= Beginning of Section =
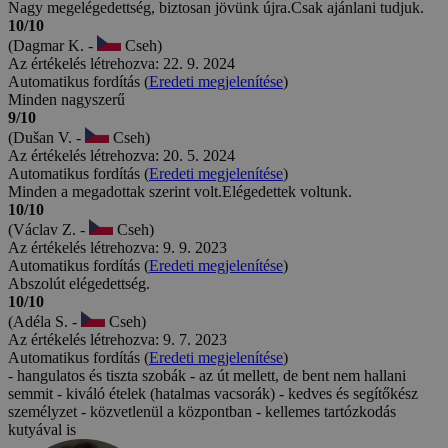
Nagy megelégedettség, biztosan jövünk újra.Csak ajánlani tudjuk.
10/10
(Dagmar K. -
Cseh)
Az értékelés létrehozva: 22. 9. 2024
Automatikus fordítás (
Eredeti megjelenítése
)
Minden nagyszerű
9/10
(Dušan V. -
Cseh)
Az értékelés létrehozva: 20. 5. 2024
Automatikus fordítás (
Eredeti megjelenítése
)
Minden a megadottak szerint volt.Elégedettek voltunk.
10/10
(Václav Z. -
Cseh)
Az értékelés létrehozva: 9. 9. 2023
Automatikus fordítás (
Eredeti megjelenítése
)
Abszolút elégedettség.
10/10
(Adéla S. -
Cseh)
Az értékelés létrehozva: 9. 7. 2023
Automatikus fordítás (
Eredeti megjelenítése
)
- hangulatos és tiszta szobák - az út mellett, de bent nem hallani
semmit - kiváló ételek (hatalmas vacsorák) - kedves és segítőkész
személyzet - közvetlenül a központban - kellemes tartózkodás
kutyával is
= End of Section =
State how many lines contain the word "létrehozva" across the listing, and give no other text.

4